*Problem to work on*: Give back the records that follow exactly, images excluded.

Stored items
◆ ◆ ◆ ◆ ◆ ◆ ◆

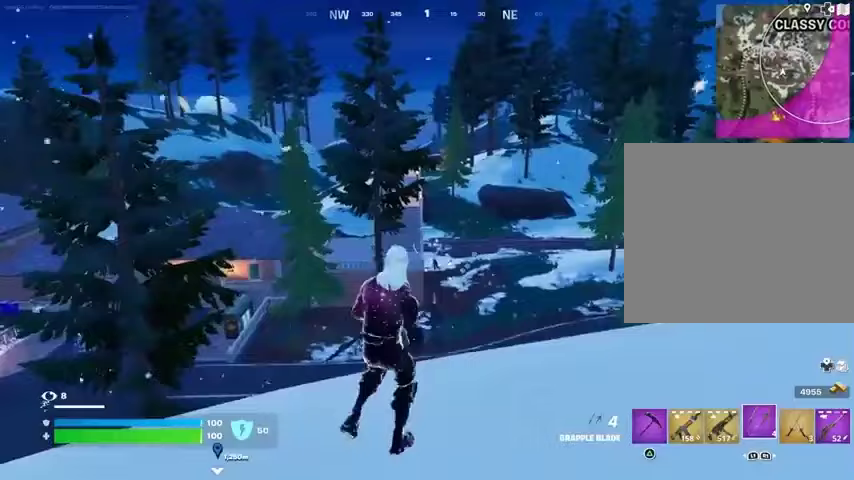
{"buttons": ["L3"], "left_stick": "up-right", "right_stick": "center", "events": [[133, "left_stick", "up"], [267, "R1", "down"], [333, "R1", "up"], [333, "left_stick", "up-right"], [467, "L3", "down"]]}
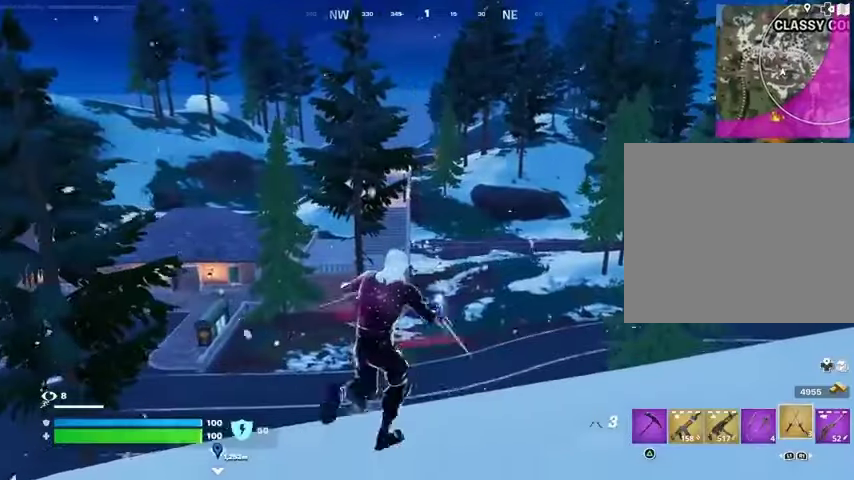
{"buttons": [], "left_stick": "up-right", "right_stick": "center", "events": [[33, "L3", "up"], [67, "right_stick", "down-right"], [133, "right_stick", "right"], [267, "right_stick", "left"], [467, "right_stick", "center"]]}
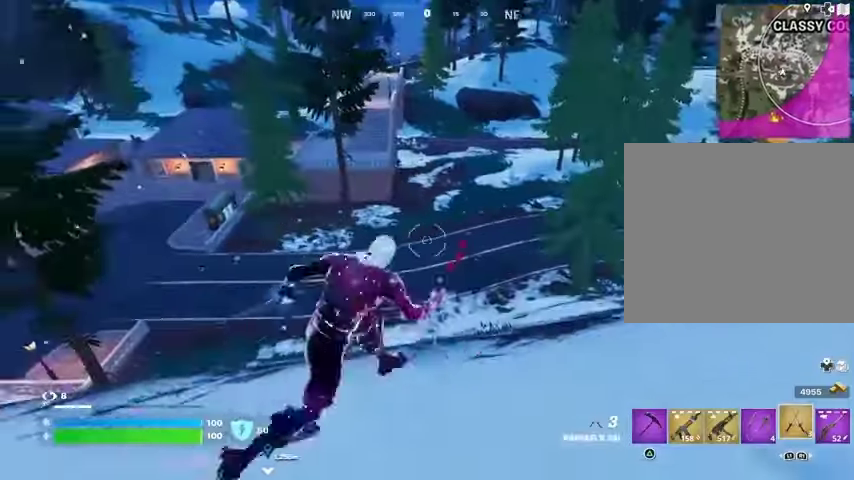
{"buttons": ["L2"], "left_stick": "right", "right_stick": "center", "events": [[100, "R1", "down"], [200, "R1", "up"], [267, "L2", "down"], [400, "left_stick", "right"], [400, "right_stick", "up"], [500, "right_stick", "center"]]}
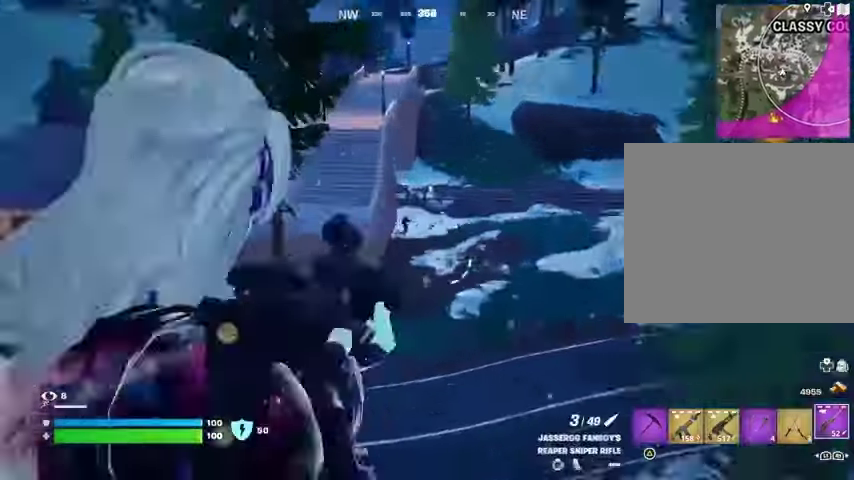
{"buttons": ["L2"], "left_stick": "right", "right_stick": "up", "events": [[100, "right_stick", "up-left"], [467, "right_stick", "up"]]}
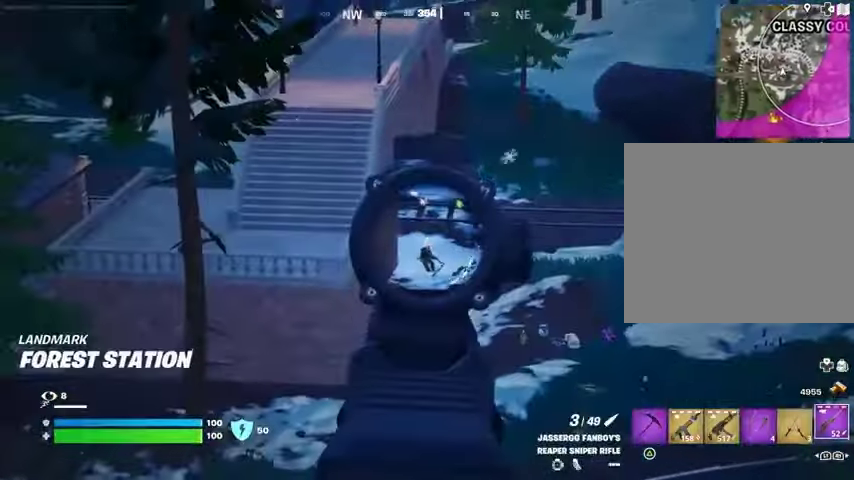
{"buttons": ["L3"], "left_stick": "up-right", "right_stick": "down-left", "events": [[100, "left_stick", "up-right"], [100, "right_stick", "down-left"], [233, "right_stick", "center"], [367, "right_stick", "up-right"], [433, "R2", "down"], [433, "right_stick", "down-left"], [500, "L2", "up"], [500, "L3", "down"], [500, "R2", "up"]]}
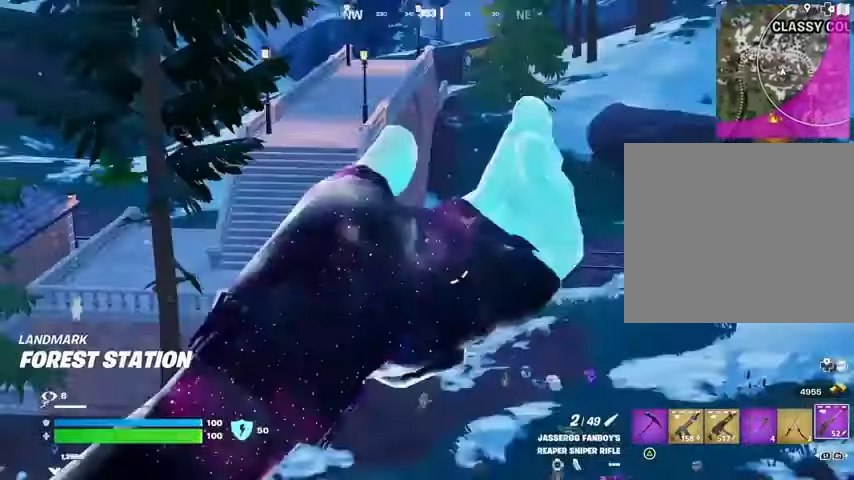
{"buttons": [], "left_stick": "up-right", "right_stick": "center", "events": [[67, "L3", "up"], [67, "right_stick", "center"], [267, "L1", "down"], [333, "L1", "up"]]}
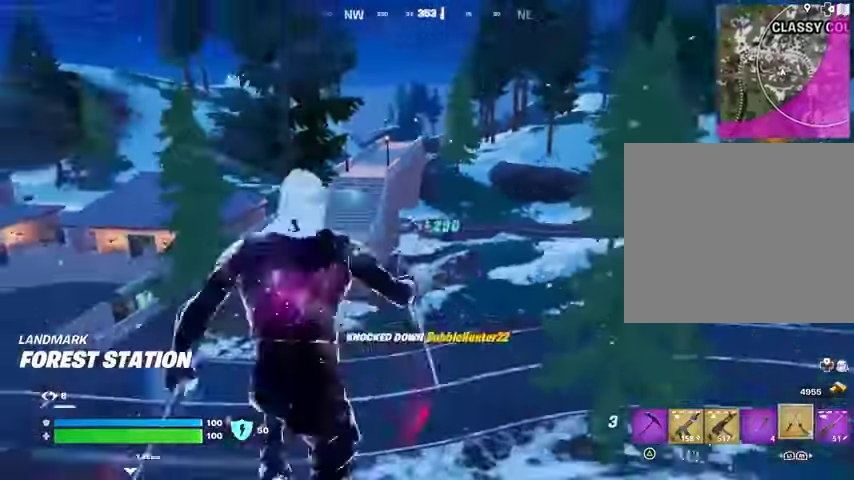
{"buttons": [], "left_stick": "up", "right_stick": "center", "events": [[133, "left_stick", "up"], [333, "R3", "down"], [400, "R3", "up"]]}
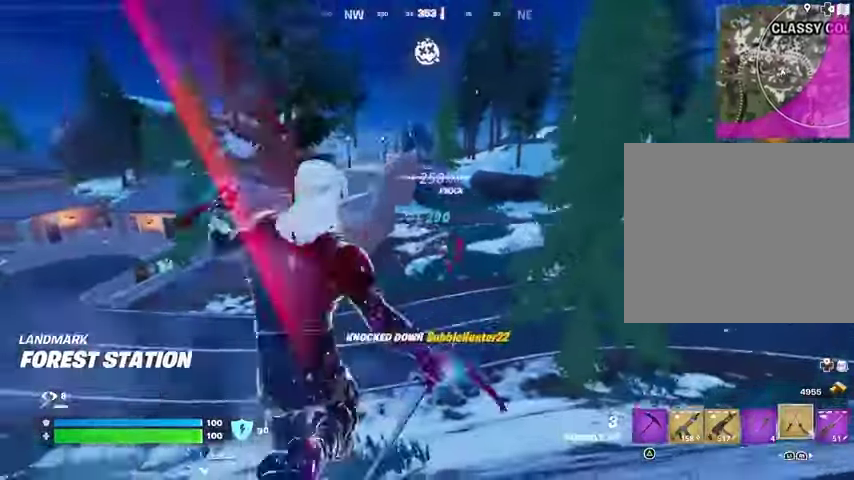
{"buttons": ["L2"], "left_stick": "up", "right_stick": "center", "events": [[267, "right_stick", "up"], [333, "right_stick", "center"], [467, "CROSS", "down"], [500, "CROSS", "up"], [500, "L2", "down"]]}
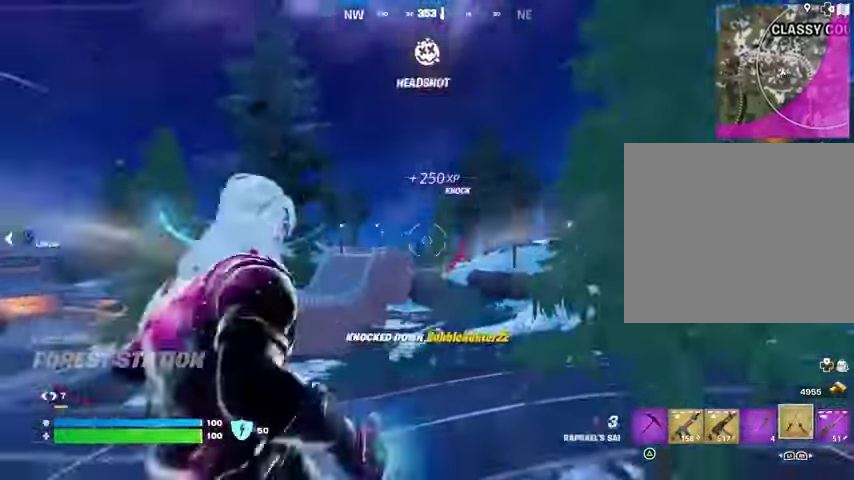
{"buttons": [], "left_stick": "up", "right_stick": "down-left", "events": [[67, "L2", "up"], [233, "right_stick", "up"], [433, "right_stick", "center"], [500, "right_stick", "down-left"]]}
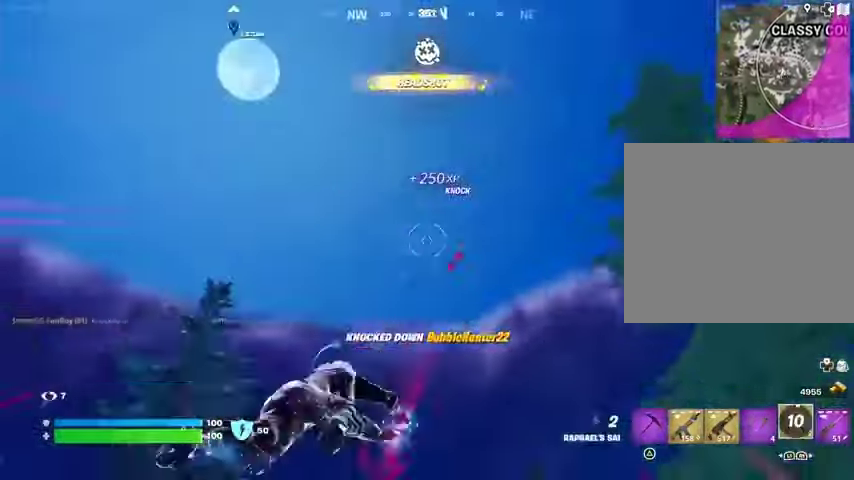
{"buttons": [], "left_stick": "up", "right_stick": "center", "events": [[167, "left_stick", "up-left"], [367, "right_stick", "center"], [500, "left_stick", "up"]]}
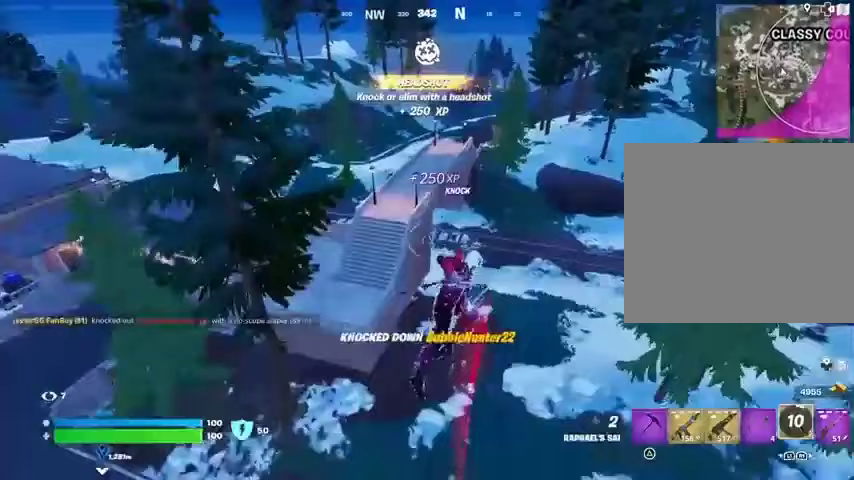
{"buttons": [], "left_stick": "up", "right_stick": "center", "events": []}
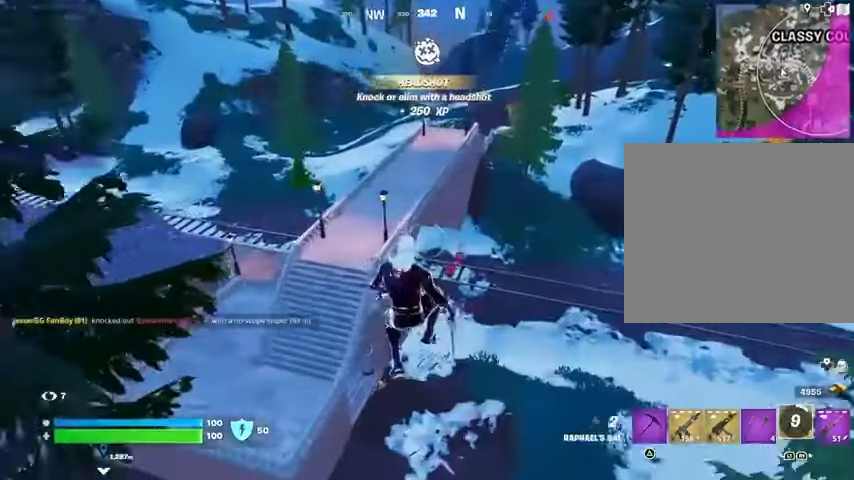
{"buttons": [], "left_stick": "up", "right_stick": "center", "events": [[400, "R1", "down"], [500, "R1", "up"]]}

◆ ◆ ◆ ◆ ◆ ◆ ◆

*Solution for this problem*:
{"buttons": ["L3"], "left_stick": "up-right", "right_stick": "center", "events": [[133, "left_stick", "up"], [267, "R1", "down"], [333, "R1", "up"], [333, "left_stick", "up-right"], [467, "L3", "down"]]}
{"buttons": [], "left_stick": "up-right", "right_stick": "center", "events": [[33, "L3", "up"], [67, "right_stick", "down-right"], [133, "right_stick", "right"], [267, "right_stick", "left"], [467, "right_stick", "center"]]}
{"buttons": ["L2"], "left_stick": "right", "right_stick": "center", "events": [[100, "R1", "down"], [200, "R1", "up"], [267, "L2", "down"], [400, "left_stick", "right"], [400, "right_stick", "up"], [500, "right_stick", "center"]]}
{"buttons": ["L2"], "left_stick": "right", "right_stick": "up", "events": [[100, "right_stick", "up-left"], [467, "right_stick", "up"]]}
{"buttons": ["L3"], "left_stick": "up-right", "right_stick": "down-left", "events": [[100, "left_stick", "up-right"], [100, "right_stick", "down-left"], [233, "right_stick", "center"], [367, "right_stick", "up-right"], [433, "R2", "down"], [433, "right_stick", "down-left"], [500, "L2", "up"], [500, "L3", "down"], [500, "R2", "up"]]}
{"buttons": [], "left_stick": "up-right", "right_stick": "center", "events": [[67, "L3", "up"], [67, "right_stick", "center"], [267, "L1", "down"], [333, "L1", "up"]]}
{"buttons": [], "left_stick": "up", "right_stick": "center", "events": [[133, "left_stick", "up"], [333, "R3", "down"], [400, "R3", "up"]]}
{"buttons": ["L2"], "left_stick": "up", "right_stick": "center", "events": [[267, "right_stick", "up"], [333, "right_stick", "center"], [467, "CROSS", "down"], [500, "CROSS", "up"], [500, "L2", "down"]]}
{"buttons": [], "left_stick": "up", "right_stick": "down-left", "events": [[67, "L2", "up"], [233, "right_stick", "up"], [433, "right_stick", "center"], [500, "right_stick", "down-left"]]}
{"buttons": [], "left_stick": "up", "right_stick": "center", "events": [[167, "left_stick", "up-left"], [367, "right_stick", "center"], [500, "left_stick", "up"]]}
{"buttons": [], "left_stick": "up", "right_stick": "center", "events": []}
{"buttons": [], "left_stick": "up", "right_stick": "center", "events": [[400, "R1", "down"], [500, "R1", "up"]]}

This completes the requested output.